WHAT IS REQUIRED - The expected output is each line in the data below that includes the string "thumb".

MATERIAL PROVIDED -
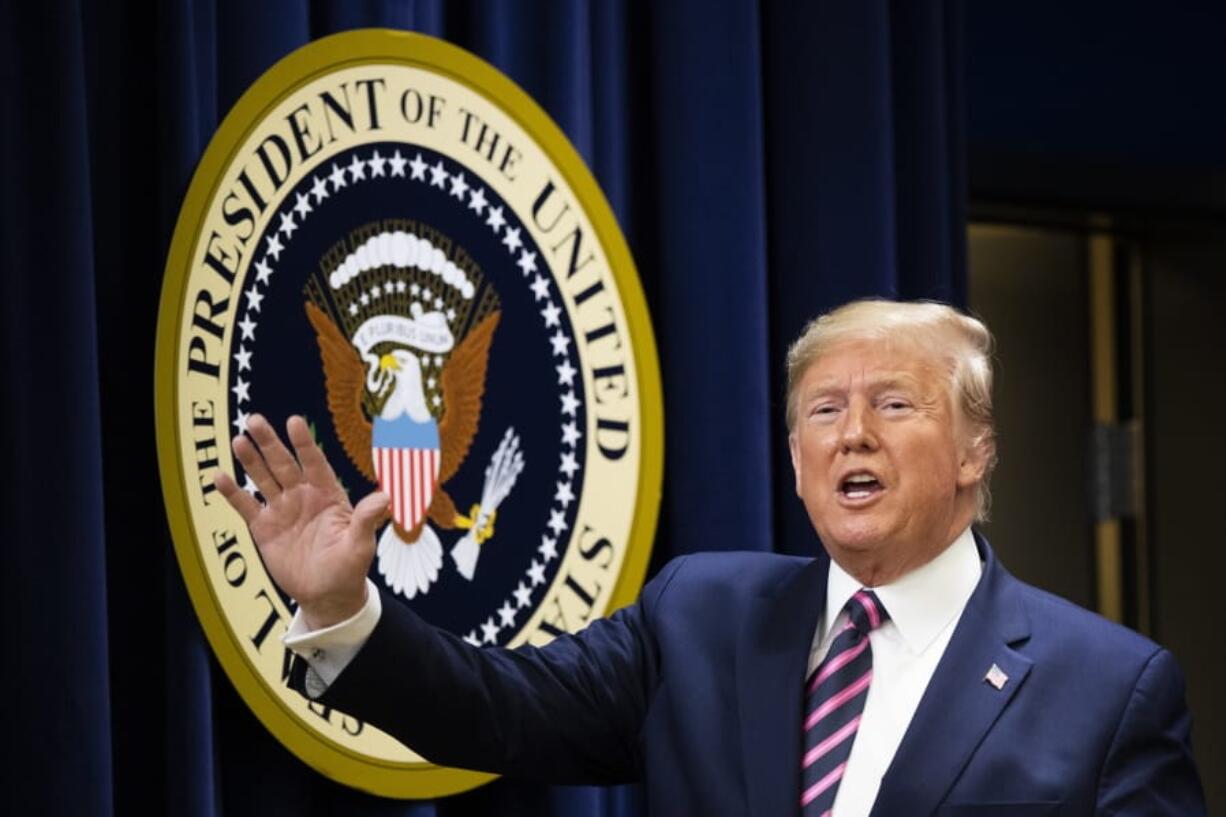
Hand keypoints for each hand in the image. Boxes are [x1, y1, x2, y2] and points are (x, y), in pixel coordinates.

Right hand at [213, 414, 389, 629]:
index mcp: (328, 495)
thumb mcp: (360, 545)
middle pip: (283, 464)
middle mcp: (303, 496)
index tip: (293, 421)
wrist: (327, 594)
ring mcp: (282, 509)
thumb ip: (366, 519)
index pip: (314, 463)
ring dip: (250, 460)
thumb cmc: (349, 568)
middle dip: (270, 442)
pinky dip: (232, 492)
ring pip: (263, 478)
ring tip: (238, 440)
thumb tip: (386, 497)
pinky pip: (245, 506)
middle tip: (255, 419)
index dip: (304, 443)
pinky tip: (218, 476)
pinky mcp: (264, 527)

--

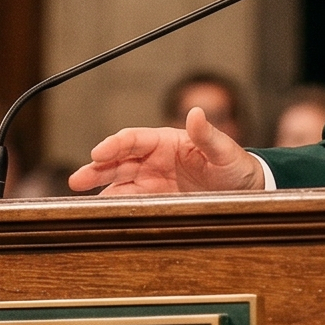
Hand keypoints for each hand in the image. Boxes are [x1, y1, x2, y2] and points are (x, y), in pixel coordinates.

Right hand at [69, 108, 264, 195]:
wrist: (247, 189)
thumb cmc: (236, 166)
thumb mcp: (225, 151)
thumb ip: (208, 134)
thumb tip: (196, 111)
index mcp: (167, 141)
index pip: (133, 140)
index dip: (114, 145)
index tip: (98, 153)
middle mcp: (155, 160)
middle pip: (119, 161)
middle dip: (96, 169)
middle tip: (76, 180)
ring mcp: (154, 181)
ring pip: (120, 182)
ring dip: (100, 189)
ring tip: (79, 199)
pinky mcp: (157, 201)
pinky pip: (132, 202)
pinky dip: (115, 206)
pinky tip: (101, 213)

* * *

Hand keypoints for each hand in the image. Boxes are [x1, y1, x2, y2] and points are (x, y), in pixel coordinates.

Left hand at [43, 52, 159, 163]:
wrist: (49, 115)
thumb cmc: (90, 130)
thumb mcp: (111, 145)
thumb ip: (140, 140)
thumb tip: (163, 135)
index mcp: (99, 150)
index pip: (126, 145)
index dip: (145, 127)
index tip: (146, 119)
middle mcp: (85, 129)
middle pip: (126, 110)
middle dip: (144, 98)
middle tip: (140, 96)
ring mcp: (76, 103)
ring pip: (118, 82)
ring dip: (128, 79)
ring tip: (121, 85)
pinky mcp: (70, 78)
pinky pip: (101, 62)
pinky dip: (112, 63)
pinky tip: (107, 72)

WRITTEN SOLUTION -
thumb mcp: (360, 545)
thumb ip: (366, 519)
thumb cmc: (349, 568)
thumb tip: (386, 497)
thumb cmc: (236, 166)
thumb mcp: (225, 151)
thumb ip: (208, 134)
thumb tip: (196, 111)
thumb cmc: (90, 130)
thumb mcp: (111, 145)
thumb ip: (140, 140)
thumb tip: (163, 135)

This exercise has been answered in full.